Trecho fornecido:
==*==
Tragédias em Casa Noturna: Aprendizados Ignorados

Incêndios em Casas Noturnas: Uma Trágica Repetição

A tragédia se repete. Impossível assistir às imagens do incêndio da boate Pulse, na Macedônia do Norte, e não rememorar o dia 27 de janeiro de 2013, quando o Brasil parou, consternado, com as centenas de mortes no incêndio na Boate Kiss, em Santa Maria. Em Kocani, já são 59 mortos. Aqui, foram 242 vidas perdidas. A maioria, em ambos os locais, jovens com média de 20 anos de idade.

Em 2013, o incêndio na Kiss ganhou proporções gigantescas em termos midiáticos, escancarando fragilidades e levantando questões de segurança em casas noturnas por todo o mundo. Agora, na Macedônia do Norte, a tragédia se repete, agravada pelas semelhanças das circunstâncias.

Como as Tragédias Podem Ser Evitadas?

Quando o público assiste a um show, como em Santa Maria e agora em Kocani, o uso de artefatos pirotécnicos se torna um fator de risco. As faíscas atingem o isolamento do prédio, composto por espuma inflamável, provocando uma combustão tóxica. É de amplo conhecimento que esses dispositivos usam fogo e substâncias explosivas, e o poder público deve garantir que as normas de segurança sejam cumpridas.

A Importância das Regras de Segurança

No Brasil, após a tragédia na Kiss, a Assembleia Legislativa gaúcha aprovou a Lei Kiss, com o intuito de prevenir situações semelhantes. Entretanto, com o passar do tempo, essa lei sofreu flexibilizações, como em 2022, quando foram excluídas exigências de alvarás para atividades consideradas de baixo e médio risco.

Uma Reflexão Necessária

Diminuir a burocracia é importante, mas não podemos ignorar que locais com grandes aglomerações necessitam de rigidez nas normas de segurança. O uso de materiais inadequados e a falta de itens como extintores e sinalização são erros que precisam ser eliminados.

Enquanto houver negligência, novas tragédias ocorrerão.
==*==
Pode reproduzir, sem nenhuma alteração, a passagem do texto sobre incêndios em casas noturnas começando em "Diminuir a burocracia" e terminando em "precisam ser eliminados."?

Itens extraídos:
==*==
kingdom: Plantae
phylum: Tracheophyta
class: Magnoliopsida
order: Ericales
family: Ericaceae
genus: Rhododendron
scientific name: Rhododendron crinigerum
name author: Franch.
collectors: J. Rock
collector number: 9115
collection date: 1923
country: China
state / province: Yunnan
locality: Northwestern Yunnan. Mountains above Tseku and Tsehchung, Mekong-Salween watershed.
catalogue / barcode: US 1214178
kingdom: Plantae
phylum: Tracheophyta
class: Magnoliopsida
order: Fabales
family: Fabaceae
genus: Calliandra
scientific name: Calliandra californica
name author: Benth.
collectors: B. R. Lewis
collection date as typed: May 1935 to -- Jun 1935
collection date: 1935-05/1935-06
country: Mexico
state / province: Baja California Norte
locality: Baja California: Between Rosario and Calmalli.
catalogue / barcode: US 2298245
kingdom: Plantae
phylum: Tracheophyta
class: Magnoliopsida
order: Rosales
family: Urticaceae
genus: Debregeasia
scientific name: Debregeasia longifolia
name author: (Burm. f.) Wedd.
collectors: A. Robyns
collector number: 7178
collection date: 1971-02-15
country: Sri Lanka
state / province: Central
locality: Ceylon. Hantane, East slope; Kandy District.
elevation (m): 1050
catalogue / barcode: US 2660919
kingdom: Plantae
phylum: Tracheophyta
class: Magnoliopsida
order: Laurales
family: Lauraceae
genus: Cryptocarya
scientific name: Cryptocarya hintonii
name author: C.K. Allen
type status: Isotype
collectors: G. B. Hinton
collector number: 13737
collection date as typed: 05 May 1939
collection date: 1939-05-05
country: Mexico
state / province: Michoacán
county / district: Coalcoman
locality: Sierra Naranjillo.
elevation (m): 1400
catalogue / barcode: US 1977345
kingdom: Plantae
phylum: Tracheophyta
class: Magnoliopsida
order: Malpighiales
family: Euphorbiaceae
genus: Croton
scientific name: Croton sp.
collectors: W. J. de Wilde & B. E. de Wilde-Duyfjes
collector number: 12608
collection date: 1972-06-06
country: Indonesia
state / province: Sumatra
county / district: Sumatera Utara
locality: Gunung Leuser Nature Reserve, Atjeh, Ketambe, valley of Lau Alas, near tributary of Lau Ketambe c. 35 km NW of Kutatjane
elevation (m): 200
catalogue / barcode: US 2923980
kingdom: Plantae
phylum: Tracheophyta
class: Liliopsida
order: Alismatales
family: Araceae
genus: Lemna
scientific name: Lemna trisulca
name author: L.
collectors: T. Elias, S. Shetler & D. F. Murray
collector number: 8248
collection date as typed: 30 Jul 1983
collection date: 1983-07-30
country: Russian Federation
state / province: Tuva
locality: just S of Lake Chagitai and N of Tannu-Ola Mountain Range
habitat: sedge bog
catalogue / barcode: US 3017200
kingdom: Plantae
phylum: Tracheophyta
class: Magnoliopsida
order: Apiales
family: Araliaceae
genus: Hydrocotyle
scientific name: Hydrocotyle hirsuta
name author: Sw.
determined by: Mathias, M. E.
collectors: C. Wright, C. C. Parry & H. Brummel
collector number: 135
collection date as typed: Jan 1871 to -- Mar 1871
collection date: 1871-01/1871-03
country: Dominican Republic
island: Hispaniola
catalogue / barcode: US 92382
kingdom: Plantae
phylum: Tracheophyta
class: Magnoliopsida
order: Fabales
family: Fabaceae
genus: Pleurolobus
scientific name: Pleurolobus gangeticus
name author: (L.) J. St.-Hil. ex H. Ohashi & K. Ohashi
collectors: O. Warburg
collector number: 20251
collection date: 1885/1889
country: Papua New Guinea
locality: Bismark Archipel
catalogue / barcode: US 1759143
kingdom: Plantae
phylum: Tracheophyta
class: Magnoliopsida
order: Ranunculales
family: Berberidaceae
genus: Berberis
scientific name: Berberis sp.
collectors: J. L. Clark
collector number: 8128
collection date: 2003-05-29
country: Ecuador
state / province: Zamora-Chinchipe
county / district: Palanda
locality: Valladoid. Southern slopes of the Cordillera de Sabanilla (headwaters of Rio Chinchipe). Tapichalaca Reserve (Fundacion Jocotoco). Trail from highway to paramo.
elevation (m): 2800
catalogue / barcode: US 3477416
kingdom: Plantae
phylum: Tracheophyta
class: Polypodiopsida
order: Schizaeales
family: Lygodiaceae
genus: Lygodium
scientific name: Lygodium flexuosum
==*==
Resposta final:
Diminuir a burocracia é importante, mas não podemos ignorar que locais com grandes aglomerações necessitam de rigidez nas normas de segurança. O uso de materiais inadequados e a falta de itens como extintores e sinalização são erros que precisam ser eliminados.